Data shown START
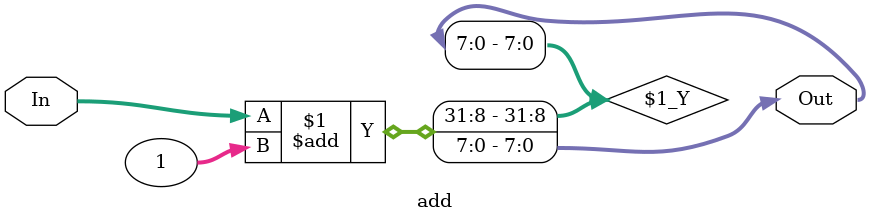
<source format=v>
`timescale 1ns / 1ps


module add(
    input [7:0] In,
    output [7:0] Out
    );
    assign Out = In + 1;
endmodule

</source>
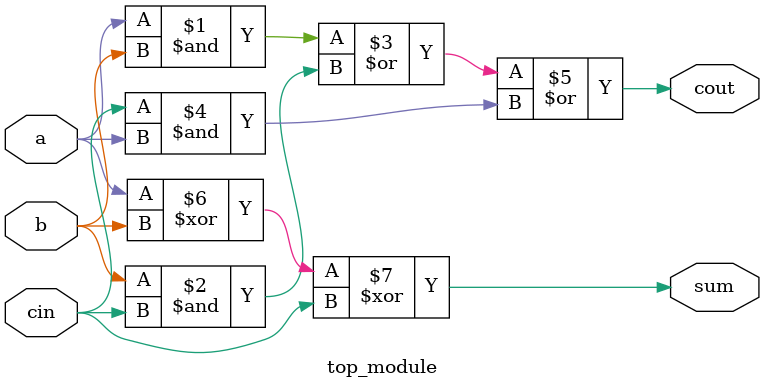
<source format=v>
module top_module( 
    input a, b, cin,
    output cout, sum );
	assign cout = a&b|b&cin|cin&a;
    assign sum = a^b^cin;
endmodule

</source>
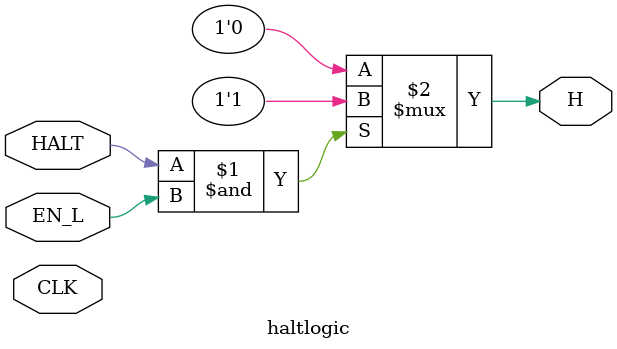
<source format=v>
module haltlogic(CLK, HALT, EN_L, H);
	input CLK, HALT, EN_L;
	output wire H;
	
	assign H = (HALT & EN_L) ? 1'b1:1'b0;
	
endmodule
</source>
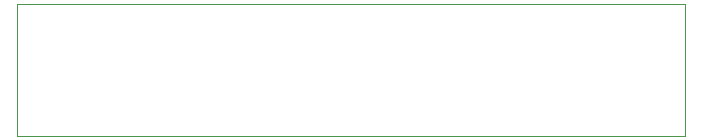
<source format=gm1>
G04 #@! TF.GenerationSoftware,KiCad,Pcbnew,(5.1.6-0)*
G04 #@! TF.CreationDate,2023-03-04T09:46:59+01:00*
G04 #@! TF.ProjectId,Vidiot,56696469-6f74-42e6-9b69-6361645f7063,rev?*
G04 #@! TF.SameCoordinates,Original*
G04 #@! TF.FileFunction,Profile,NP*
%FSLAX46Y46*%
G04 Gerber Fmt 4.6, Leading zero omitted, Abs format (unit mm)*
G04 Created by KiCad (PCBNEW (5.1.6-0)) date 2023-03-04 09:46:59*
%MOMM*%
%LPD*%
G01*
G04 APERTURE LIST*
G04 #@! TA.AperFunction,Profile*
%ADD10C,0.100000*%
G04 #@! TD*
G04 APERTURE END LIST*
D10*
X99060000Y-50546000D02*
X99060000Y-61722000D01*
X42545000Y-50546000D02*
X99060000Y-50546000D01*
X42545000Y-61722000D02*
X42545000Y-50546000D01*
X99060000Y-61722000D02*
X42545000Y-61722000D01*
M02*

</source>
Data shown END
§ Action item
In the listing above, transcribe exactly the lines from the line containing "assign cout = a&b|b&cin|cin&a;" through the last one, both included, but not the pictures.

§ Solution for this task
	assign cout = a&b|b&cin|cin&a;
    assign sum = a^b^cin;
endmodule

</source>
<source format=v>
module haltlogic(CLK, HALT, EN_L, H);
	input CLK, HALT, EN_L;
	output wire H;
	
	assign H = (HALT & EN_L) ? 1'b1:1'b0;
	
endmodule
</source>
<source format=gm1>
G04 #@! TF.GenerationSoftware,KiCad,Pcbnew,(5.1.6-0)*
G04 #@! TF.CreationDate,2023-03-04T09:46:59+01:00*
G04 #@! TF.ProjectId,Vidiot,56696469-6f74-42e6-9b69-6361645f7063,rev?*
G04 #@! TF.SameCoordinates,Original*
G04 #@! TF.FileFunction,Profile,NP*
%FSLAX46Y46*%
G04 Gerber Fmt 4.6, Leading zero omitted, Abs format (unit mm)*
G04 Created by KiCad (PCBNEW (5.1.6-0)) date 2023-03-04 09:46:59*
%MOMM*%
%LPD*%
G01*
G04 APERTURE LIST*
G04 #@! TA.AperFunction,Profile*
%ADD10C,0.100000*%
G04 #@! TD*
G04 APERTURE END LIST*
D10*
X99060000Y-50546000D02*
X99060000Y-61722000D01*
X42545000Y-50546000D02*
X99060000Y-50546000D01*
X42545000Y-61722000D02*
X42545000Y-50546000D01*
X99060000Y-61722000D02*
X42545000Y-61722000D01*
M02*

</source>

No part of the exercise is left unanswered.